ConnectionString="<#=connRow["ConnectionString"]#>" />
</Connections>
<Packages>
<Package Name="LoadCustomerWithLookup" ConstraintMode="Linear">
<Tasks>
<ExecuteSQL Name="Truncate Target" ConnectionName="<#=connRow["ConnectionName"]#>">
<DirectInput>TRUNCATE TABLE dbo.CustomerCopy</DirectInput>
</ExecuteSQL>
<Dataflow Name="DFT Copy Customer Data">
<Transformations>
<OleDbSource Name="Source" ConnectionName="<#=mappingRow["ConnectionName"]#>">
<DirectInput>SELECT * FROM <#=mappingRow["SourceTableName"]#></DirectInput>
</OleDbSource>
<Lookup Name="<#=lookupRow["TransformationShortName"]#>"
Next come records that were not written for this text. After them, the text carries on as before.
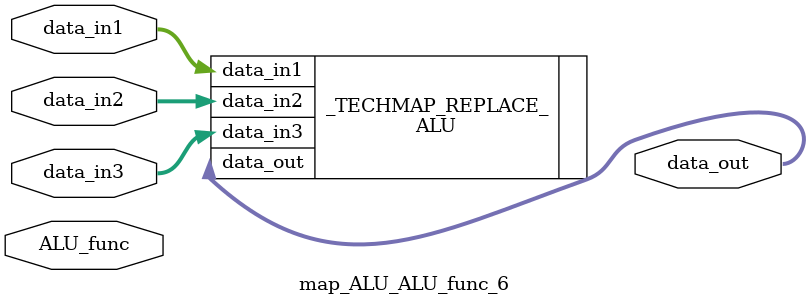
<source format=v>
(* techmap_celltype = "ALU_ALU_func_0" *)
module map_ALU_ALU_func_0 #(
)
(
    input wire[2:0] ALU_func,
    input wire[31:0] data_in1,
    input wire[31:0] data_in2,
    input wire[31:0] data_in3,
    output reg[31:0] data_out
);

generate
    ALU #(
        .ALU_func(1'd0)
    ) _TECHMAP_REPLACE_ (
        .data_in1(data_in1),
        .data_in2(data_in2),
        .data_in3(data_in3),
        .data_out(data_out)
    );

endgenerate

endmodule

(* techmap_celltype = "ALU_ALU_func_1" *)
module map_ALU_ALU_func_1 #(
)
(
    input wire[2:0] ALU_func,
    input wire[31:0] data_in1,
    input wire[31:0] data_in2,
    input wire[31:0] data_in3,
    output reg[31:0] data_out
);

generate
    ALU #(
        .ALU_func(1'd1)
    ) _TECHMAP_REPLACE_ (
        .data_in1(data_in1),
        .data_in2(data_in2),
        .data_in3(data_in3),
        .data_out(data_out)
    );

endgenerate

endmodule

(* techmap_celltype = "ALU_ALU_func_2" *)
module map_ALU_ALU_func_2 #(
)
(
    input wire[2:0] ALU_func,
    input wire[31:0] data_in1,
    input wire[31:0] data_in2,
    input wire[31:0] data_in3,
    output reg[31:0] data_out
);

generate
    ALU #(
        .ALU_func(2'd2)
    ) _TECHMAP_REPLACE_ (
        .data_in1(data_in1),
        .data_in2(data_in2),
        .data_in3(data_in3),
        .data_out(data_out)
    );

endgenerate

endmodule

(* techmap_celltype = "ALU_ALU_func_3" *)
module map_ALU_ALU_func_3 #(
)
(
    input wire[2:0] ALU_func,
    input wire[31:0] data_in1,
    input wire[31:0] data_in2,
    input wire[31:0] data_in3,
    output reg[31:0] data_out
);

generate
    ALU #(
        .ALU_func(2'd3)
    ) _TECHMAP_REPLACE_ (
        .data_in1(data_in1),
        .data_in2(data_in2),
        .data_in3(data_in3),
        .data_out(data_out)
    );

endgenerate

endmodule

(* techmap_celltype = "ALU_ALU_func_4" *)
module map_ALU_ALU_func_4 #(
)
(
    input wire[2:0] ALU_func,
    input wire[31:0] data_in1,
    input wire[31:0] data_in2,
    input wire[31:0] data_in3,
    output reg[31:0] data_out
);

generate
    ALU #(
        .ALU_func(3'd4)
    ) _TECHMAP_REPLACE_ (
        .data_in1(data_in1),
        .data_in2(data_in2),
        .data_in3(data_in3),
        .data_out(data_out)
    );

endgenerate

endmodule

(* techmap_celltype = "ALU_ALU_func_5" *)
module map_ALU_ALU_func_5 #(
)
(
    input wire[2:0] ALU_func,
    input wire[31:0] data_in1,
    input wire[31:0] data_in2,
    input wire[31:0] data_in3,
    output reg[31:0] data_out
);

generate
    ALU #(
        .ALU_func(3'd5)
    ) _TECHMAP_REPLACE_ (
        .data_in1(data_in1),
        .data_in2(data_in2),
        .data_in3(data_in3),
        .data_out(data_out)
    );

endgenerate

endmodule

(* techmap_celltype = "ALU_ALU_func_6" *)
module map_ALU_ALU_func_6 #(
)
(
    input wire[2:0] ALU_func,
    input wire[31:0] data_in1,
    input wire[31:0] data_in2,
    input wire[31:0] data_in3,
    output reg[31:0] data_out
);

generate
    ALU #(
        .ALU_func(3'd6)
    ) _TECHMAP_REPLACE_ (
        .data_in1(data_in1),
        .data_in2(data_in2),
        .data_in3(data_in3),
        .data_out(data_out)
    );

endgenerate

endmodule


</source>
OleDbConnectionName="<#=lookupRow["ConnectionName"]#>">
<DirectInput><#=lookupRow["SourceQuery"]#></DirectInput>
<Inputs>
<Column SourceColumn="<#=inputRow["ColumnName"]#>" />
</Inputs>
<Outputs>
<Column SourceColumn="<#=outputRow["ColumnName"]#>" />
</Outputs>
</Lookup>
<OleDbDestination Name="Target" ConnectionName="<#=mappingRow["ConnectionName"]#>">
<ExternalTableOutput Table="<#=mappingRow["DestinationTableName"]#>" />
</OleDbDestination>
</Transformations>
</Dataflow>
</Tasks>
</Package>
</Packages>
</Biml>
Extending to Multiple Transformations Per Data Flow
The single-row examples above are easier to read than the production version. A real data flow typically needs several transformations chained in order. A TransformationStep table that ties each transformation to a data flow and a sequence column is the bridge. The driver script reads all transformations for the current data flow ordered by sequence and switches on TransformationType to decide which template block to emit. The catalog grows naturally to cover Union All, Merge Join, Sort, Aggregate, and any other transformation that has a stable shape.
The benefit compounds. Once the metadata model knows how to describe each transformation type, every new data flow becomes an INSERT into the catalog rather than a new Biml file.